Reporter: Rizki Caturini | Editor: Rizki Caturini
Holding BUMN
Akhirnya, buah apel yang dibilang pisang itu adalah soal holding. Kita maklum, karena akhir tahun ini BUMN mulai menunjukkan hasil dari kerja gesit dan keberaniannya mengambil alih proyek-proyek berisiko. BUMN banyak membuka akses tersumbat dan proyek yang mangkrak.
Setelah memenangkan gugatannya tentang holding BUMN di Mahkamah Agung, maka Kementrian BUMN mulai merampungkan holding pertambangan.
Model holding ini pun, dokumen-dokumen rencana strategi tertulisnya sudah beredar luas sejak setahun yang lalu. Jadi para pakar bisa mengkajinya secara terbuka. Sayapun sering membahasnya dalam berbagai kelas yang saya asuh di kampus.
Lagi pula holding BUMN bukan hal yang baru, baik di dunia maupun di Indonesia. Di Singapura, BUMN-BUMN kecil itu di-holding-kan di bawah bendera Temasek. Di Malaysia namanya Khazanah Nasional.
Sedangkan di tanah air kita semua sudah lama melihat Astra dan Sinarmas sebagai holding.
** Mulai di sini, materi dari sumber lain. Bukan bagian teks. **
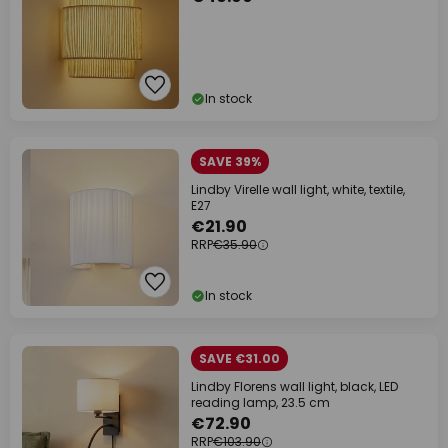
In stock
SAVE 39%
Lindby Virelle wall light, white, textile,
E27
€21.90
RRP
€35.90
In stock
SAVE €31.00
Lindby Florens wall light, black, LED
reading lamp, 23.5 cm
€72.90
RRP
€103.90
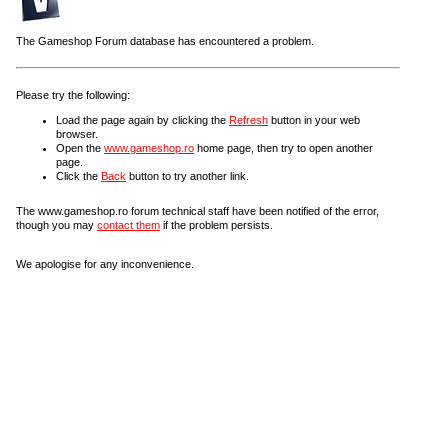
The Gameshop Forum database has encountered a problem.
Please try the following:
Load the page again by clicking the
Refresh
button in your web
browser.
Open the
www.gameshop.ro
home page, then try to open another
page.
Click the
Back
button to try another link.
The www.gameshop.ro forum technical staff have been notified of the error,
though you may
contact them
if the problem persists.
We apologise for any inconvenience.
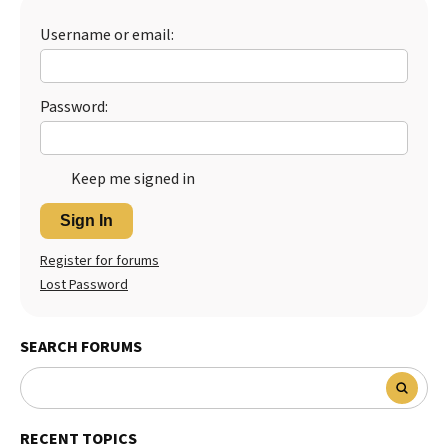
Username or email:
Password:
Keep me signed in
Sign In
Register for forums
Lost Password
SEARCH FORUMS
RECENT TOPICS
Di BUMN sudah lama ada holding semen (Semen Indonesia yang membawahi Semen Gresik, Semen Padang, Semen Tonasa).
Lalu juga sudah ada holding pupuk (PT Pupuk Indonesia Holding Company yang membawahi Pupuk Sriwidjaja, Petrokimia, Pupuk Kujang, Pupuk Kalimantan Timur, Pupuk Iskandar Muda, Rekayasa Industri, Mega Eltra, Asean Aceh Fertilizier, Hengam Petrochemical Company).
Holding itu, secara teoretis tujuannya adalah untuk membuat bangsa ini sejahtera melalui BUMN. Supaya kita tidak perlu belanja modal dan beli software-software mahal (untuk membentuk digital company) sendiri-sendiri. Belinya satu saja, lalu di-bagi beramai-ramai.
Holding itu juga kita perlukan untuk “menghadapi” lawan-lawan dari dunia global yang sudah terlalu kuat di sini. Di zaman ini, suatu bangsa haram "mengusir" dominasi asing dengan senjata atau nasionalisasi yang sempit.
Dominasi itu hanya bisa diatasi dengan cara-cara baru dan terhormat, yaitu keunggulan daya saing.
Kita tentu punya keinginan menguasai lumbung-lumbung emas besar yang dikuasai asing. Tapi kalau masing-masing perusahaan nasional bergerak sendiri-sendiri, mana mampu kita? Ini tentu beda kalau holding.
Kita juga tahu dari 70-an izin pengembangan smelter untuk mengolah tambang kekayaan nusantara di dalam negeri, baru tujuh yang sudah mulai dibangun. Selama ini bahan-bahan mentah itu benar-benar mentah-mentah diangkut ke luar negeri. Indonesia dapat apa kalau BUMN-nya dibiarkan kecil-kecil dan tidak bersatu?